While there is no excuse for terrorism, the attack came after a year of almost daily Turkish cross-border attacks on Kurds.

The Turkish Interior Ministry responded by declaring all locations linked to the PKK and YPG (People's Defence Units) as well as energy infrastructure as possible targets.

Turkish drones have bombed some locations in northern Iraq and Syria.

The threat to bomb civilian and economic infrastructure constitutes collective punishment, which is illegal under international law.

Given the U.S. partnership with the Syrian Democratic Forces (SDF), of which the YPG is a member, the stakes are rising that Turkey may now directly target U.S. troops.

This is not a theoretical problem. On April 7, 2023, Turkish drones targeted a convoy carrying Iraqi Kurds, SDF and US Special Forces.

The attack was not just a warning, but a deadly intent.

Local officials told me that the only reason the Americans did not die was that the ground was muddier than usual, allowing the bombs to penetrate deep into the ground before exploding.

On October 5, U.S. forces in Syria shot down a Turkish drone they considered a threat.

Such an incident within NATO is rare. The Turkish government may seek to force the United States to abandon its Syrian Kurdish allies, just as the White House abandoned the Armenians.

The United States' silence on the Turkish ethnic cleansing of Afrin may further embolden Ankara.

The fact that President Donald Trump after a phone call with Turkish President Recep Tayyip Erdogan expressed a willingness to disavow the Kurds made Erdogan believe that American resolve is non-existent.

But it would be foolish for him ( the Turkish president) to believe it.

The United States allied with the Syrian Kurds against the Islamic State that Turkey was supporting at the time.

Turkey may be a member of NATO, but the Syrian Kurds have proven their loyalty at a time when Turkey has not.

The Islamic State remains a threat, a threat that would grow if Turkey defeats the Kurds.

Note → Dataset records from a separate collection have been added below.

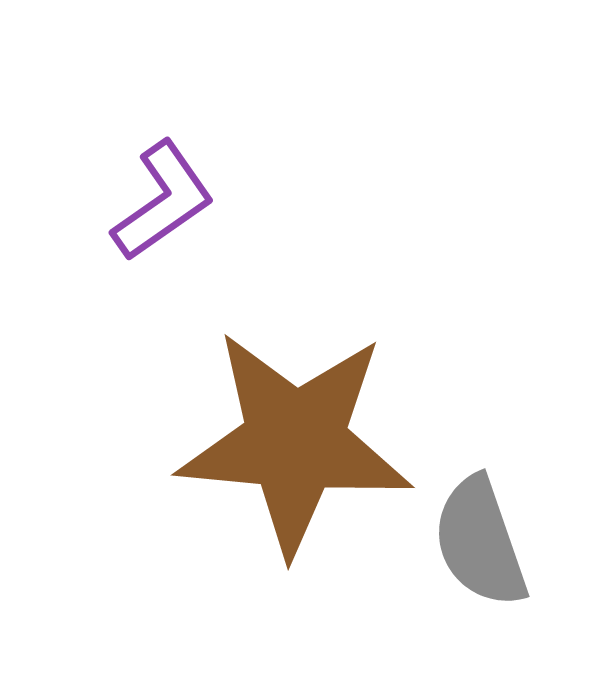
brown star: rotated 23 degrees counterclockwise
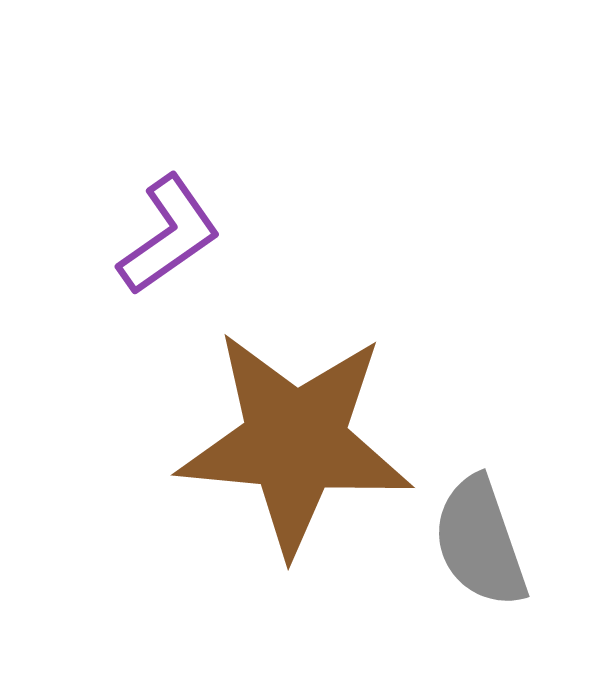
purple L-shape: moved 6 px right, 34 px down
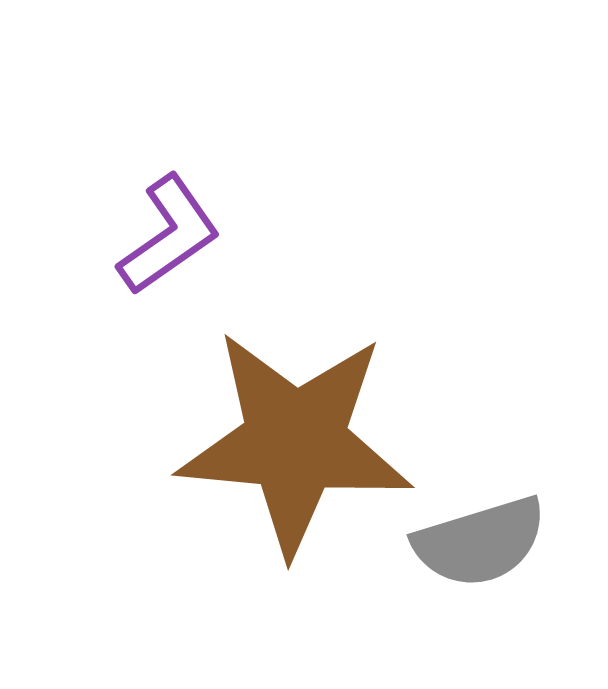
gray semicircle: rotated 88 degrees counterclockwise
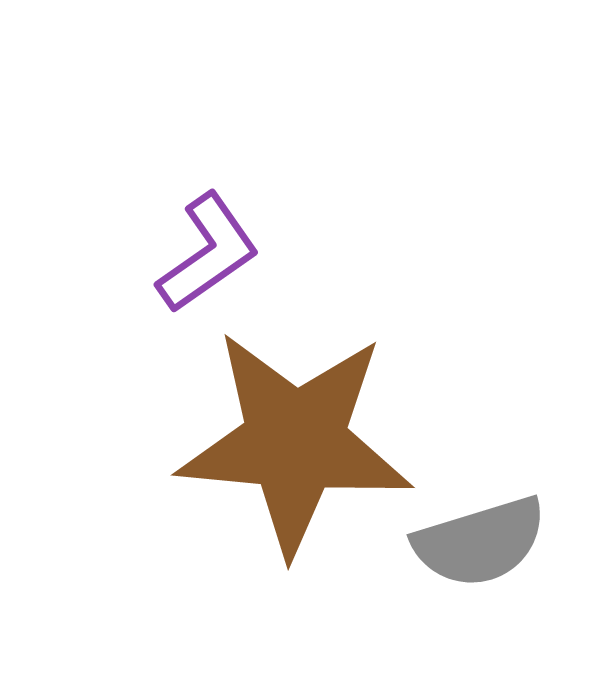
purple L-shape: moved 39 px right, 18 px down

Erdogan's racist hatred of the Kurds also ignores the obvious for those who have visited the Autonomous Kurdish Administration of Northern and Eastern Syria, that although far from perfect, it is impressive what they have achieved so much with so few resources.

Residents, Kurds, Arabs and others, enjoy greater freedoms than their counterparts in Syria, Turkey or areas of Iraqi Kurdistan under the control of the Barzani family.

However, this will not prevent Turkey from trying to invade again.

As Turkey seeks to ethnically cleanse northern Syria, Kurds tell me that Iran's Islamic Revolutionary Guard Corps is demanding the same right of access and operation along its borders.

Turkey may hope that U.S. forces will simply be indifferent, but they shouldn't be.

Today's shooting down of a Turkish drone should also serve as a reminder for the future.

Washington needs to let Ankara know: If a Turkish drone, aircraft or sniper targets an American, every Turk in Syria and Iraq will have a target on his back," he concluded.

We'll just have to wait for the next incident in Syria between Americans and Turks, because it will almost certainly take place in the next few months.